No último dia 22 de janeiro, a Fundação Nacional do Índio (Funai) publicou a resolução 4/2021, que estabelece novos critérios para a identificação de indígenas. Isso significa que, para ser classificado como índio pela Funai, a partir do dia 1º de fevereiro deste ano, é preciso atender a novos requisitos, como ter vínculo histórico e tradicional de ocupação ou habitação entre a etnia em algum ponto do território brasileiro e consciência íntima declarada sobre ser índio. Também é preciso ter origem e ascendência pré-colombiana (considerando que o Brasil se insere na territorialidade pré-colombiana).
A resolução estabelece, ainda, a "identificação do indivíduo por grupo étnico existente, conforme definição lastreada em critérios técnicos/científicos, e cujas características culturais sejam distintas daquelas presentes na sociedade não índia".
Lideranças indígenas têm criticado a medida e o Ministério Público Federal (MPF) alegou que a adoção de tais critérios é inconstitucional. O órgão recomendou à Funai a revogação imediata. Para a assessora jurídica do Conselho Indigenista Missionário (Cimi), Lethícia Reis de Guimarães, a medida hierarquiza os povos indígenas e torna alguns mais indígenas que outros. “Essa mudança deixa mais da metade dos povos de fora dos direitos a políticas públicas do governo, como saúde, educação. Ficando de fora, inclusive, do direito à vacina contra covid-19”, comenta.
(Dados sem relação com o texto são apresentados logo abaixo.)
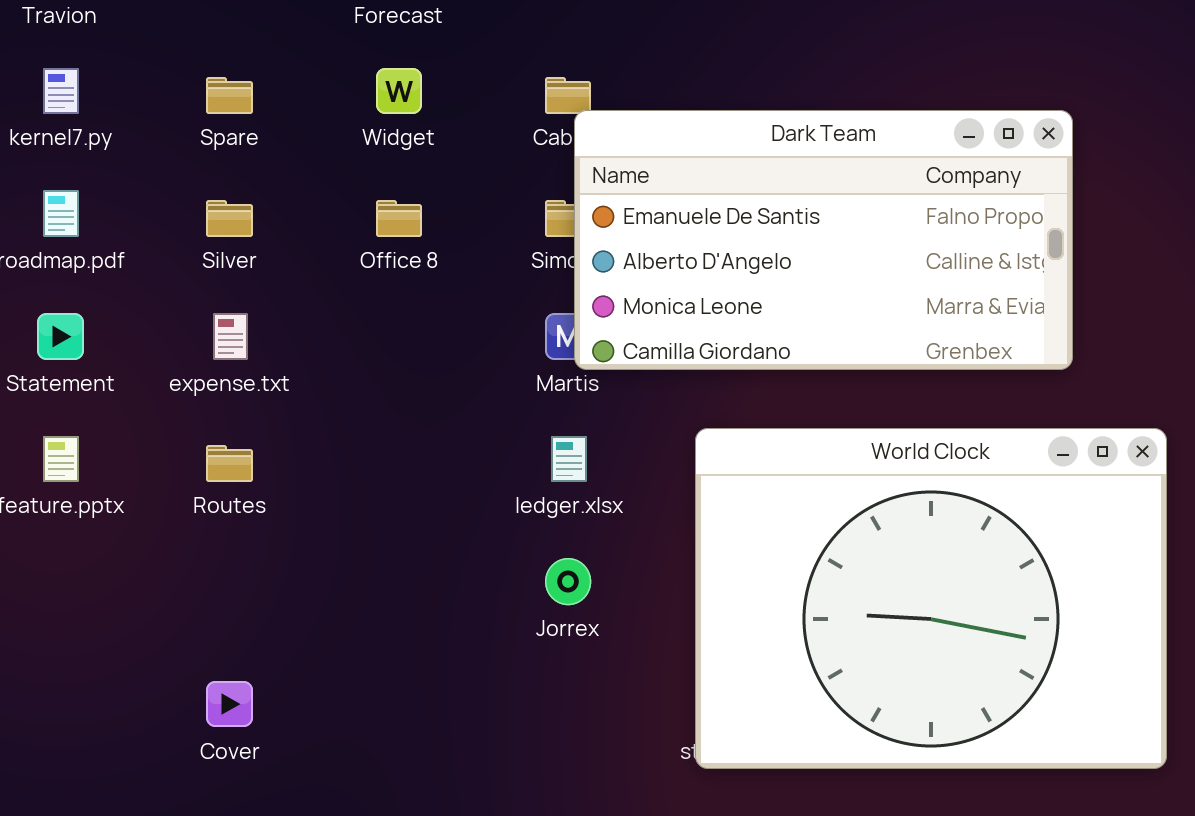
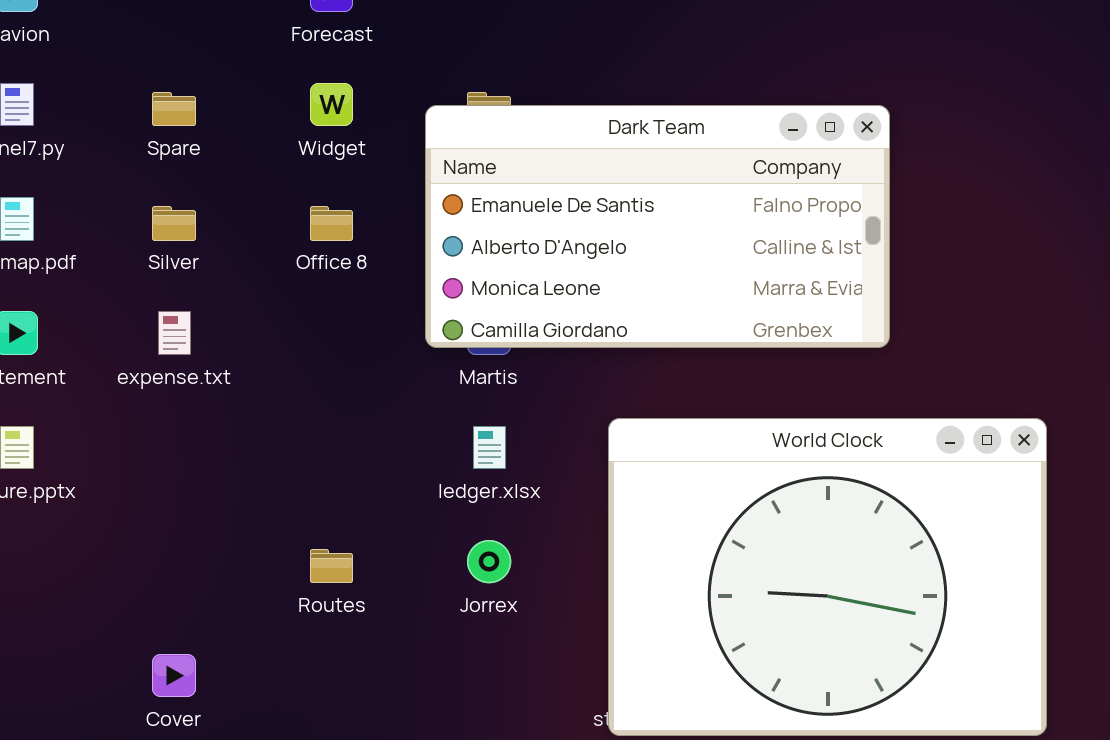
Dark Team: [574,110,1073,370] -> [425,105,890,348], moved
Routes: [206,445,253,482] -> [310,549,353,583], moved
O Cimi cita que o Plano Nacional de Vacinação do governo federal inclui no grupo prioritário apenas 410 mil indígenas que vivem em terras demarcadas. No entanto, segundo o Censo do Instituto Brasileiro de Geografia e Estatística (IBGE) de 2010, 11 anos atrás, a população de povos indígenas já se aproximava de 900 mil.
STF
Na avaliação da Cimi, a resolução é inconstitucional e viola dispositivos da Convenção 169 da Organização Internacional do Trabalho (OIT), além de contrariar as definições do Supremo Tribunal Federal (STF). “Eles querem voltar a definir quem é indígena ou não, um verdadeiro retorno ao regime jurídico anterior à Constituição de 1988, no mesmo modus operandi do extinto Serviço de Proteção ao Índio (SPI)”, define. A especialista pontua que a questão de definição de quem é indígena, na verdade, é individual e comunitária.
Lethícia afirma que o discurso que recai sobre indígenas, sobre o povo “querer cada vez mais ser gente”, traz questões que já foram superadas e que pertenciam a uma política tutelada. “A ação não é justificável em nível antropológico nem jurídico”, frisa. Ela também destaca que, desde 2017, a demarcação de terras indígenas está paralisada. “É uma forma de manter a política anti-indígena que vigora atualmente, sucateando os princípios institucionais que a Funai deveria possuir".
Para a Funai, o método tem base jurídica e é necessário para impedir que não indígenas recebam benefícios que seriam destinados para esse grupo. “Queremos evitar que oportunistas, sem qualquer identificação étnica com a causa indígena, tenham acesso à territorialidade ou a algum benefício social ou econômico do governo federal”, sustenta o presidente da entidade, Marcelo Xavier.
Lethícia rebate o argumento. “Quando um vestibulando declara na faculdade que é indígena, por exemplo, ele precisa de uma confirmação daquela comunidade indígena, dos líderes da tribo. Dessa forma, é improvável que alguém convença uma comunidade a mentir sobre esse reconhecimento”.